Крестовый поход на Россию (Исаев, Барышников) - страница 7

В 1940 году Муссолини, не предупредив фюрера, начал «свою собственную войну» против Греции. Теперь Гитлер расплачивался той же монетой. Это объяснение соответствует общему духу отношений между главами фашистских государств. Кроме того, фюрер не считал Италию достаточно сильным союзником в войне против Советского Союза. Несомненно и другое – скрытность (по словам итальянцев, «вероломство») гитлеровцев была вызвана также сомнением в способности окружения Муссолини сохранить тайну.

Гитлер имел широкую сеть осведомителей во всех слоях римского общества. Он прекрасно знал об антинемецких настроениях министра иностранных дел Италии. Не менее хорошо была известна несдержанность зятя Муссолини на язык. Все это заставляло немцев особенно опасаться Чиано. Гитлер специально советовал дуче не сообщать ничего о своих планах в итальянское посольство в Москве, маскируя свое недоверие к итальянскому министру иностранных дел фразой: «Возможно, наши секретные сообщения дешифруются».

Тем временем сообщения о грядущих событиях становились все более настойчивыми. 15 июня в Рим со специальным докладом прибыл военный атташе в Берлине генерал Маррас. На приеме у Муссолини он заявил, что, по его сведениям, нападение Германии на Россию – дело ближайших недель. Он даже назвал главные стратегические направления – Ленинград, Москва, Одесса. Это, правда, не было большим откровением, так как достаточно было бегло взглянуть на географическую карту. Однако в устах Марраса это сообщение приобретало силу достоверности.

21 июня в Риме не было сомнений насчет того, что нападение на Советский Союз следует ожидать со дня на день. В этот день Муссолини позвонил Каваллеро и предупредил, что движение на Восток вот-вот начнется. «Говорят, уже готов специальный поезд для фюрера», – сообщил дуче в подтверждение своих сведений. В этот день Каваллеро отметил в своем дневнике: «Ускоряю подготовку экспедиционного корпуса».

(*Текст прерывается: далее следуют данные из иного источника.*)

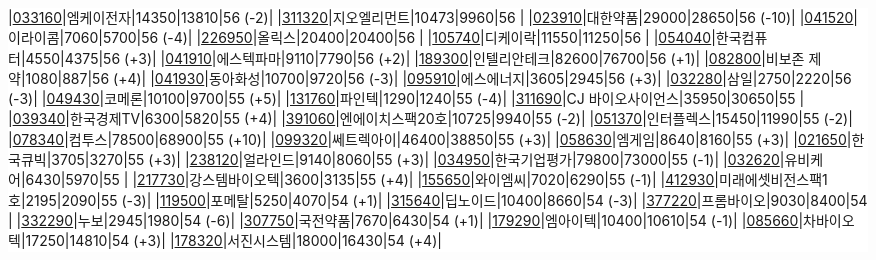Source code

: |[033160](https://finance.daum.net/quotes/A033160)|엠케이전자|14350|13810|56 (-2)|
|[311320](https://finance.daum.net/quotes/A311320)|지오엘리먼트|10473|9960|56 |
|[023910](https://finance.daum.net/quotes/A023910)|대한약품|29000|28650|56 (-10)|
|[041520](https://finance.daum.net/quotes/A041520)|이라이콤|7060|5700|56 (-4)|
|[226950](https://finance.daum.net/quotes/A226950)|올릭스|20400|20400|56 |
|[105740](https://finance.daum.net/quotes/A105740)|디케이락|11550|11250|56 |
|[054040](https://finance.daum.net/quotes/A054040)|한국컴퓨터|4550|4375|56 (+3)|
|[041910](https://finance.daum.net/quotes/A041910)|에스텍파마|9110|7790|56 (+2)|
|[189300](https://finance.daum.net/quotes/A189300)|인텔리안테크|82600|76700|56 (+1)|
|[082800](https://finance.daum.net/quotes/A082800)|비보존 제약|1080|887|56 (+4)|
|[041930](https://finance.daum.net/quotes/A041930)|동아화성|10700|9720|56 (-3)|
|[095910](https://finance.daum.net/quotes/A095910)|에스에너지|3605|2945|56 (+3)|
|[032280](https://finance.daum.net/quotes/A032280)|삼일|2750|2220|56 (-3)|
|[049430](https://finance.daum.net/quotes/A049430)|코메론|10100|9700|55 (+5)|
|[131760](https://finance.daum.net/quotes/A131760)|파인텍|1290|1240|55 (-4)|
|[311690](https://finance.daum.net/quotes/A311690)|CJ 바이오사이언스|35950|30650|55 |
|[039340](https://finance.daum.net/quotes/A039340)|한국경제TV|6300|5820|55 (+4)|
|[391060](https://finance.daum.net/quotes/A391060)|엔에이치스팩20호|10725|9940|55 (-2)|
|[051370](https://finance.daum.net/quotes/A051370)|인터플렉스|15450|11990|55 (-2)|
|[078340](https://finance.daum.net/quotes/A078340)|컴투스|78500|68900|55 (+10)|
|[099320](https://finance.daum.net/quotes/A099320)|쎄트렉아이|46400|38850|55 (+3)|
|[058630](https://finance.daum.net/quotes/A058630)|엠게임|8640|8160|55 (+3)|
|[021650](https://finance.daum.net/quotes/A021650)|한국큐빅|3705|3270|55 (+3)|
|[238120](https://finance.daum.net/quotes/A238120)|얼라인드|9140|8060|55 (+3)|
|[034950](https://finance.daum.net/quotes/A034950)|한국기업평가|79800|73000|55 (-1)|
|[032620](https://finance.daum.net/quotes/A032620)|유비케어|6430|5970|55 |
|[217730](https://finance.daum.net/quotes/A217730)|강스템바이오텍|3600|3135|55 (+4)|
|[155650](https://finance.daum.net/quotes/A155650)|와이엠씨|7020|6290|55 (-1)|
|[412930](https://finance.daum.net/quotes/A412930)|미래에셋비전스팩1호|2195|2090|55 (-3)|
|[119500](https://finance.daum.net/quotes/A119500)|포메탈|5250|4070|54 (+1)|
|[315640](https://finance.daum.net/quotes/A315640)|딥노이드|10400|8660|54 (-3)|
|[377220](https://finance.daum.net/quotes/A377220)|프롬바이오|9030|8400|54 |
|[332290](https://finance.daum.net/quotes/A332290)|누보|2945|1980|54 (-6)|
|[307750](https://finance.daum.net/quotes/A307750)|국전약품|7670|6430|54 (+1)|
|[179290](https://finance.daum.net/quotes/A179290)|엠아이텍|10400|10610|54 (-1)|
|[085660](https://finance.daum.net/quotes/A085660)|차바이오텍|17250|14810|54 (+3)|
|[178320](https://finance.daum.net/quotes/A178320)|서진시스템|18000|16430|54 (+4)|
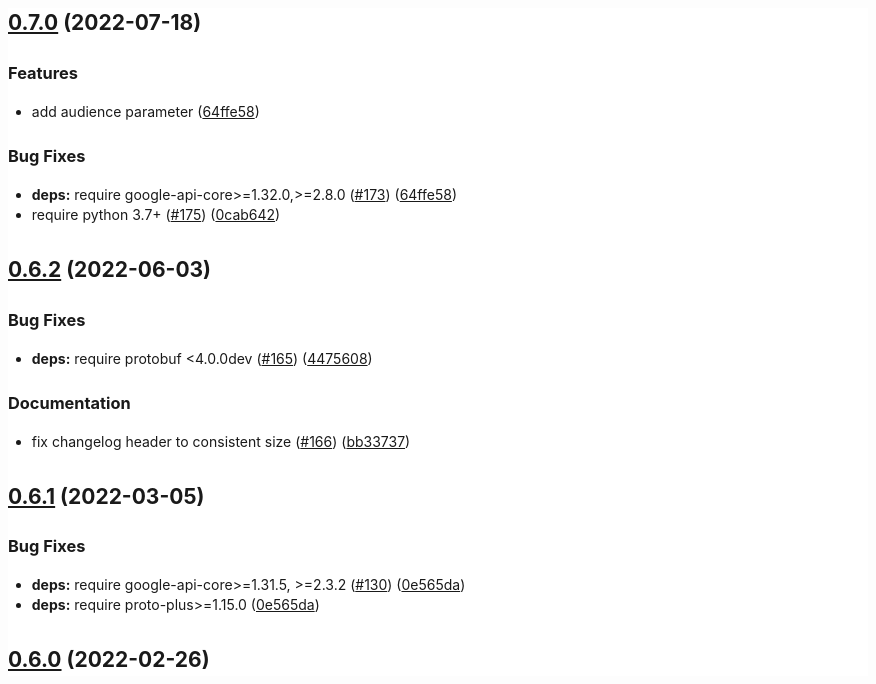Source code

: ## [0.7.0](https://github.com/googleapis/python-area120-tables/compare/v0.6.2...v0.7.0) (2022-07-18)


### Features

* add audience parameter ([64ffe58](https://github.com/googleapis/python-area120-tables/commit/64ffe58e32298fd0a9305bfe0f142374062e39e2))


### Bug Fixes

* **deps:** require google-api-core>=1.32.0,>=2.8.0 ([#173](https://github.com/googleapis/python-area120-tables/issues/173)) ([64ffe58](https://github.com/googleapis/python-area120-tables/commit/64ffe58e32298fd0a9305bfe0f142374062e39e2))
* require python 3.7+ ([#175](https://github.com/googleapis/python-area120-tables/issues/175)) ([0cab642](https://github.com/googleapis/python-area120-tables/commit/0cab642e514072540128d3df941281ccef2e776c))

## [0.6.2](https://github.com/googleapis/python-area120-tables/compare/v0.6.1...v0.6.2) (2022-06-03)


### Bug Fixes

* **deps:** require protobuf <4.0.0dev ([#165](https://github.com/googleapis/python-area120-tables/issues/165)) ([4475608](https://github.com/googleapis/python-area120-tables/commit/44756082f10cf31ed691d5345216de396efae88c))


### Documentation

* fix changelog header to consistent size ([#166](https://github.com/googleapis/python-area120-tables/issues/166)) ([bb33737](https://github.com/googleapis/python-area120-tables/commit/bb3373758f17d092bd65510107cd162d24e696fe))

## [0.6.1](https://github.com/googleapis/python-area120-tables/compare/v0.6.0...v0.6.1) (2022-03-05)


### Bug Fixes

* **deps:** require google-api-core>=1.31.5, >=2.3.2 ([#130](https://github.com/googleapis/python-area120-tables/issues/130)) ([0e565da](https://github.com/googleapis/python-area120-tables/commit/0e565da03fe9a5f32c9e08435e0674ca4ef0e0ae))
* **deps:** require proto-plus>=1.15.0 ([0e565da](https://github.com/googleapis/python-area120-tables/commit/0e565da03fe9a5f32c9e08435e0674ca4ef0e0ae))

## [0.6.0](https://github.com/googleapis/python-area120-tables/compare/v0.5.1...v0.6.0) (2022-02-26)


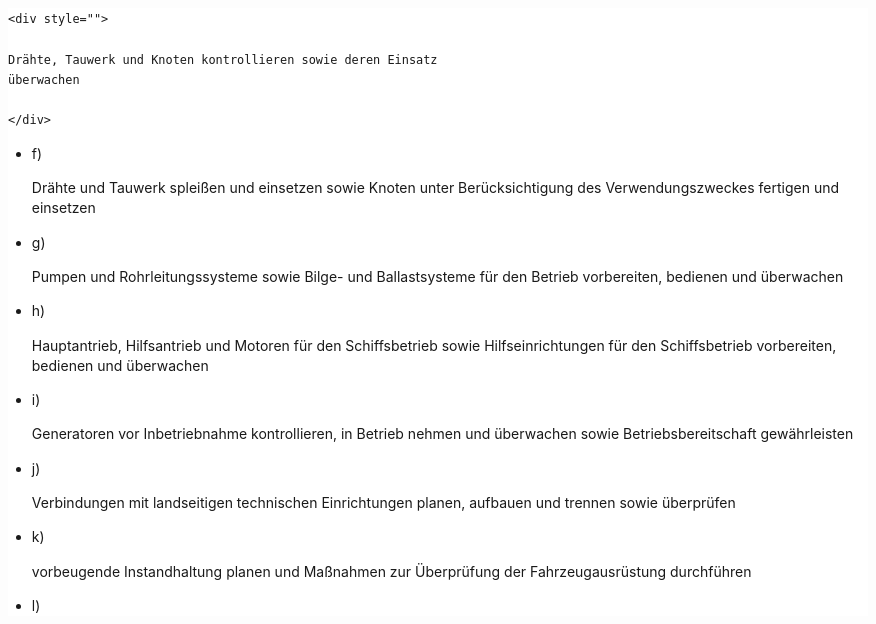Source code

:     <div style="">
    
    Drähte, Tauwerk und Knoten kontrollieren sowie deren Einsatz
    überwachen
    
    </div>

  - f)
    
    <div style="">
    
    Drähte und Tauwerk spleißen und einsetzen sowie Knoten unter
    Berücksichtigung des Verwendungszweckes fertigen und einsetzen
    
    </div>

  - g)
    
    <div style="">
    
    Pumpen und Rohrleitungssysteme sowie Bilge- und Ballastsysteme für
    den Betrieb vorbereiten, bedienen und überwachen
    
    </div>

  - h)
    
    <div style="">
    
    Hauptantrieb, Hilfsantrieb und Motoren für den Schiffsbetrieb sowie
    Hilfseinrichtungen für den Schiffsbetrieb vorbereiten, bedienen und
    überwachen
    
    </div>

  - i)
    
    <div style="">
    
    Generatoren vor Inbetriebnahme kontrollieren, in Betrieb nehmen und
    überwachen sowie Betriebsbereitschaft gewährleisten
    
    </div>

  - j)
    
    <div style="">
    
    Verbindungen mit landseitigen technischen Einrichtungen planen,
    aufbauen und trennen sowie überprüfen
    
    </div>

  - k)
    
    <div style="">
    
    vorbeugende Instandhaltung planen und Maßnahmen zur Überprüfung der
    Fahrzeugausrüstung durchführen
    
    </div>

  - l)
    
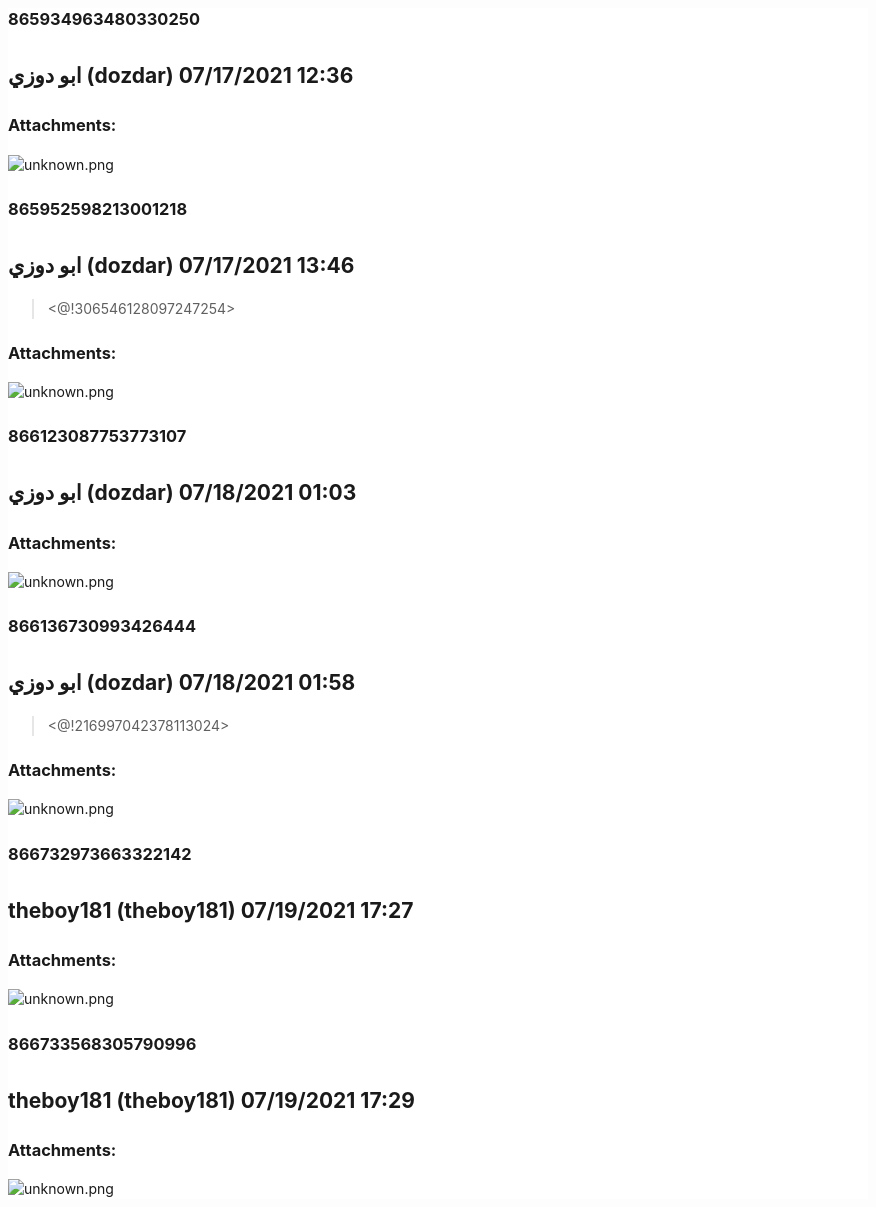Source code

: ### 865934963480330250
## ابو دوزي (dozdar) 07/17/2021 12:36 

> 
### Attachments: 
![unknown.png](https://yuzudiscordbackup.s3.us-west-2.amazonaws.com/files-game-mods/865934963480330250_unknown.png)

### 865952598213001218
## ابو دوزي (dozdar) 07/17/2021 13:46 

> <@!306546128097247254>
### Attachments: 
![unknown.png](https://yuzudiscordbackup.s3.us-west-2.amazonaws.com/files-game-mods/865952598213001218_unknown.png)

### 866123087753773107
## ابو دوزي (dozdar) 07/18/2021 01:03 

> 
### Attachments: 
![unknown.png](https://yuzudiscordbackup.s3.us-west-2.amazonaws.com/files-game-mods/866123087753773107_unknown.png)

### 866136730993426444
## ابو دوزي (dozdar) 07/18/2021 01:58 

> <@!216997042378113024>
### Attachments: 
![unknown.png](https://yuzudiscordbackup.s3.us-west-2.amazonaws.com/files-game-mods/866136730993426444_unknown.png)

### 866732973663322142
## theboy181 (theboy181) 07/19/2021 17:27 

> 
### Attachments: 
![unknown.png](https://yuzudiscordbackup.s3.us-west-2.amazonaws.com/files-game-mods/866732973663322142_unknown.png)

### 866733568305790996
## theboy181 (theboy181) 07/19/2021 17:29 

> 
### Attachments: 
![unknown.png](https://yuzudiscordbackup.s3.us-west-2.amazonaws.com/files-game-mods/866733568305790996_unknown.png)
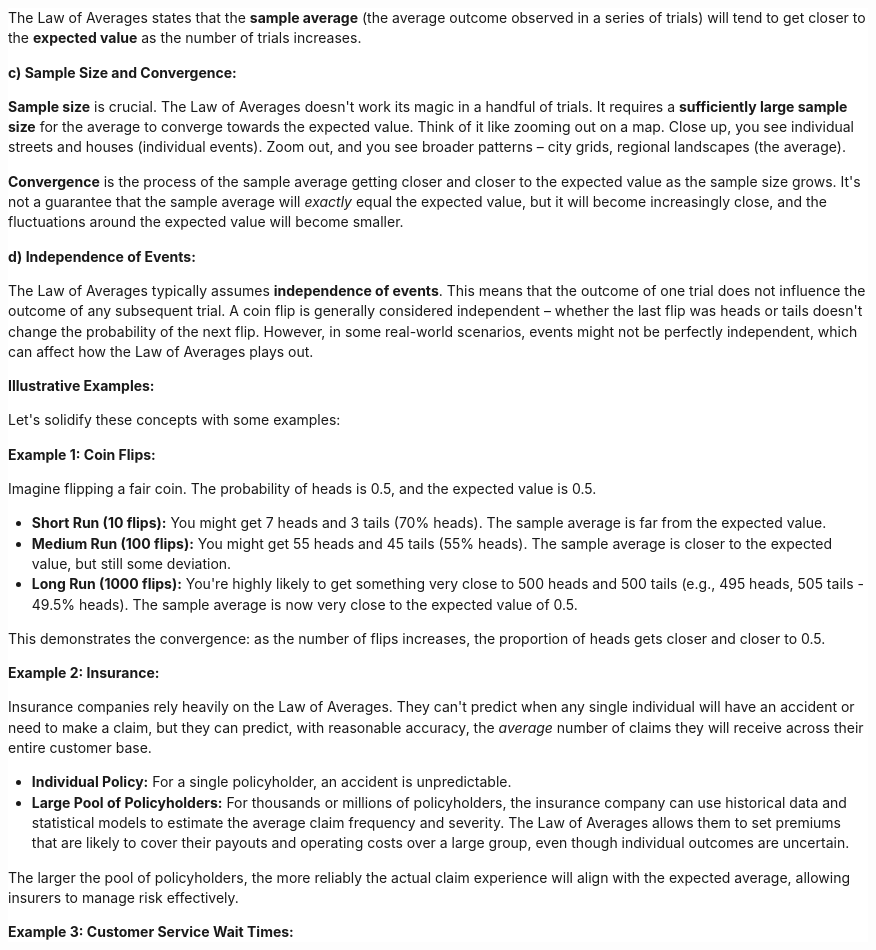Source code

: The Law of Averages states that the **sample average** (the average outcome observed in a series of trials) will tend to get closer to the **expected value** as the number of trials increases.

**c) Sample Size and Convergence:**

**Sample size** is crucial. The Law of Averages doesn't work its magic in a handful of trials. It requires a **sufficiently large sample size** for the average to converge towards the expected value.  Think of it like zooming out on a map.  Close up, you see individual streets and houses (individual events).  Zoom out, and you see broader patterns – city grids, regional landscapes (the average).

**Convergence** is the process of the sample average getting closer and closer to the expected value as the sample size grows. It's not a guarantee that the sample average will *exactly* equal the expected value, but it will become increasingly close, and the fluctuations around the expected value will become smaller.

**d) Independence of Events:**

The Law of Averages typically assumes **independence of events**.  This means that the outcome of one trial does not influence the outcome of any subsequent trial.  A coin flip is generally considered independent – whether the last flip was heads or tails doesn't change the probability of the next flip.  However, in some real-world scenarios, events might not be perfectly independent, which can affect how the Law of Averages plays out.

**Illustrative Examples:**

Let's solidify these concepts with some examples:

**Example 1: Coin Flips:**

Imagine flipping a fair coin. The probability of heads is 0.5, and the expected value is 0.5.

* **Short Run (10 flips):** You might get 7 heads and 3 tails (70% heads). The sample average is far from the expected value.
* **Medium Run (100 flips):** You might get 55 heads and 45 tails (55% heads).  The sample average is closer to the expected value, but still some deviation.
* **Long Run (1000 flips):** You're highly likely to get something very close to 500 heads and 500 tails (e.g., 495 heads, 505 tails - 49.5% heads). The sample average is now very close to the expected value of 0.5.

This demonstrates the convergence: as the number of flips increases, the proportion of heads gets closer and closer to 0.5.

**Example 2: Insurance:**

Insurance companies rely heavily on the Law of Averages. They can't predict when any single individual will have an accident or need to make a claim, but they can predict, with reasonable accuracy, the *average* number of claims they will receive across their entire customer base.

* **Individual Policy:**  For a single policyholder, an accident is unpredictable.
* **Large Pool of Policyholders:** For thousands or millions of policyholders, the insurance company can use historical data and statistical models to estimate the average claim frequency and severity.  The Law of Averages allows them to set premiums that are likely to cover their payouts and operating costs over a large group, even though individual outcomes are uncertain.

The larger the pool of policyholders, the more reliably the actual claim experience will align with the expected average, allowing insurers to manage risk effectively.

**Example 3: Customer Service Wait Times:**
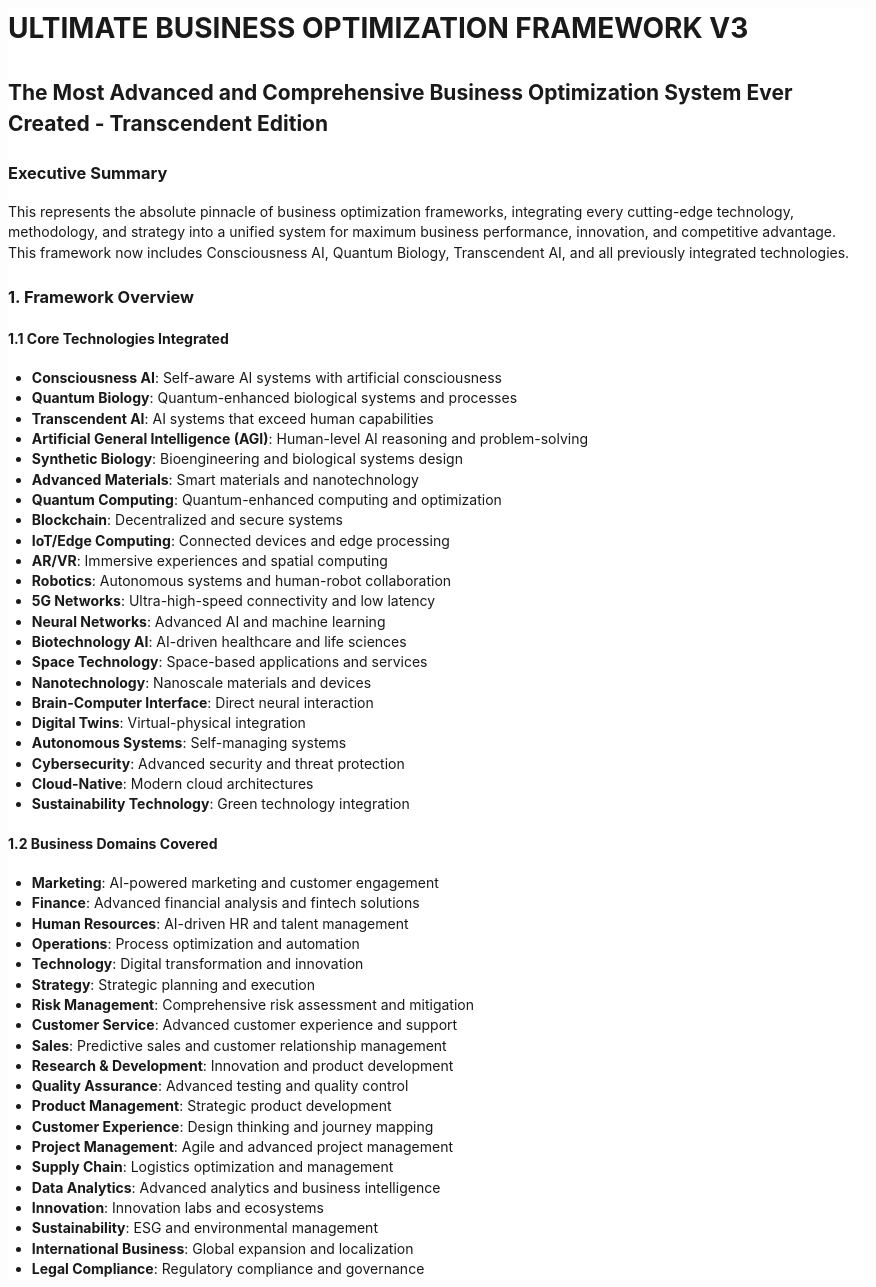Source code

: # ULTIMATE BUSINESS OPTIMIZATION FRAMEWORK V3
## The Most Advanced and Comprehensive Business Optimization System Ever Created - Transcendent Edition

### Executive Summary
This represents the absolute pinnacle of business optimization frameworks, integrating every cutting-edge technology, methodology, and strategy into a unified system for maximum business performance, innovation, and competitive advantage. This framework now includes Consciousness AI, Quantum Biology, Transcendent AI, and all previously integrated technologies.

### 1. Framework Overview

#### 1.1 Core Technologies Integrated
- **Consciousness AI**: Self-aware AI systems with artificial consciousness
- **Quantum Biology**: Quantum-enhanced biological systems and processes
- **Transcendent AI**: AI systems that exceed human capabilities
- **Artificial General Intelligence (AGI)**: Human-level AI reasoning and problem-solving
- **Synthetic Biology**: Bioengineering and biological systems design
- **Advanced Materials**: Smart materials and nanotechnology
- **Quantum Computing**: Quantum-enhanced computing and optimization
- **Blockchain**: Decentralized and secure systems
- **IoT/Edge Computing**: Connected devices and edge processing
- **AR/VR**: Immersive experiences and spatial computing
- **Robotics**: Autonomous systems and human-robot collaboration
- **5G Networks**: Ultra-high-speed connectivity and low latency
- **Neural Networks**: Advanced AI and machine learning
- **Biotechnology AI**: AI-driven healthcare and life sciences
- **Space Technology**: Space-based applications and services
- **Nanotechnology**: Nanoscale materials and devices
- **Brain-Computer Interface**: Direct neural interaction
- **Digital Twins**: Virtual-physical integration
- **Autonomous Systems**: Self-managing systems
- **Cybersecurity**: Advanced security and threat protection
- **Cloud-Native**: Modern cloud architectures
- **Sustainability Technology**: Green technology integration

#### 1.2 Business Domains Covered
- **Marketing**: AI-powered marketing and customer engagement
- **Finance**: Advanced financial analysis and fintech solutions
- **Human Resources**: AI-driven HR and talent management
- **Operations**: Process optimization and automation
- **Technology**: Digital transformation and innovation
- **Strategy**: Strategic planning and execution
- **Risk Management**: Comprehensive risk assessment and mitigation
- **Customer Service**: Advanced customer experience and support
- **Sales**: Predictive sales and customer relationship management
- **Research & Development**: Innovation and product development
- **Quality Assurance**: Advanced testing and quality control
- **Product Management**: Strategic product development
- **Customer Experience**: Design thinking and journey mapping
- **Project Management**: Agile and advanced project management
- **Supply Chain**: Logistics optimization and management
- **Data Analytics**: Advanced analytics and business intelligence
- **Innovation**: Innovation labs and ecosystems
- **Sustainability**: ESG and environmental management
- **International Business**: Global expansion and localization
- **Legal Compliance**: Regulatory compliance and governance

Вечером того же дня Чиано сделал запись, которая свидетельствует о том, что привычка критически подходить к действиям Гитлера позволяла ему более реалистично, чем многим другим представителям фашистской верхушки, оценивать положение: «Многочисленные признаки говорят о том, что начало операций против русских теперь близко, – писал он. – Идея войны с Россией сама по себе полезна, ибо дата краха большевизма будет одной из выдающихся дат в истории цивилизации. Но мне не нравится это как симптом. Поскольку не хватает ясной и убедительной мотивировки, обычное объяснение сводится к тому, что речь идет о попытке найти выход из ситуации, которая развивается не так, как это предполагали… Каков будет ход войны? Немцы думают, что в течение восьми недель все закончится, и это возможно, так как военные расчеты Берлина всегда были более точными, чем политические. Но если этого не случится? Если Красная Армия окажет сопротивление более стойкое, чем армии буржуазных государств? Какова будет реакция в широких пролетарских массах всего мира?»